E.g. in ICICI Pru Life’s Crisis Cover – If Ramesh had taken a Critical Illness cover with a Sum Assured of Rs. 15 lakhs and he is diagnosed with Parkinson’s Disease, what will be the benefit amount? Parkinson’s Disease falls under Group 2, wherein the maximum amount payable is Rs. 10 lakhs. Therefore, you will receive Rs. 10 lakhs and policy will be continued for the balance Rs. 5 lakhs with reduced premiums, covering the remaining 34 illnesses, total permanent disability and death.
Availability of Additional Riders
Check if the additional riders available with the critical illness policy e.g. – Death Benefit (DB) and Total & Permanent Disability Benefit (TPDB), if yes take them.
What is covered under these riders?
Death Benefit Rider – In the unfortunate event of death during the policy term, the Sum Assured will be paid to your nominee.
Total & Permanent Disability Benefit Rider – Full Sum Assured will be paid in case you suffer from Total & Permanent Disability (TPD).

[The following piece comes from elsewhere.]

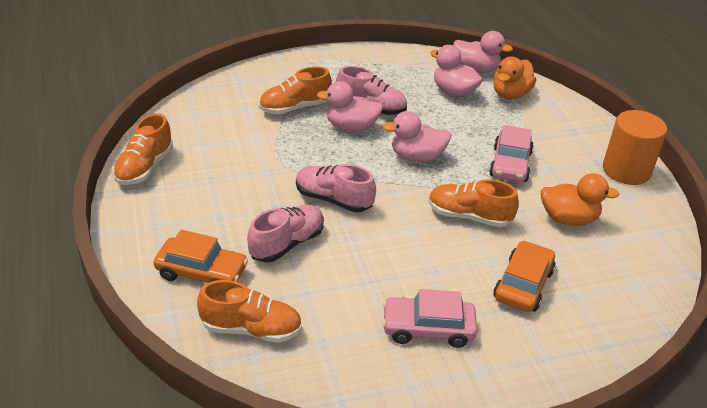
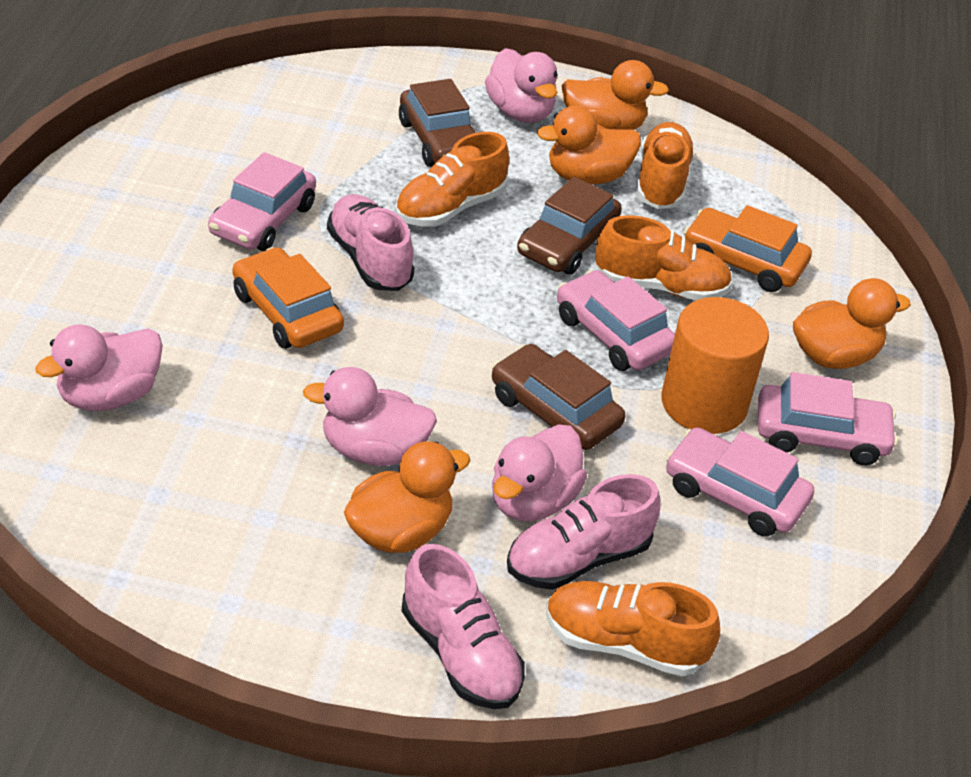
brown car: none = 0 -> [399,79,476,167] [492,344,625,450] [517,177,622,275] = 3
orange duck: [494,56,536,99] [541,173,619,226] = 2 -> [344,441,470,553] [537,106,641,185] [561,60,669,130] [793,278,911,369] = 4
pink car: [382,289,477,348] [489,125,533,182] = 2 -> [208,152,316,251] [557,270,675,371] [666,427,814,537] [758,372,898,465] = 4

Standalone policy or Rider?
Currently the Critical Illness policies available as a Rider to life insurance or Health insurance policy or as a Standalone policy. The difference between a critical illness as a rider and a combined life and critical illness plan is that when a claim is made from the first, the life insurance policy will still be effective. For the latter, once a critical illness claim is made, the life insurance cover also terminates. But generally in a Critical Illness rider – the no. of critical disease covered are very less (around 5 – 6).
Option to increase the Sum Insured
The Critical Insurance plan should have an option to increase/top-up the sum insured at later point in life when his liabilities have increased.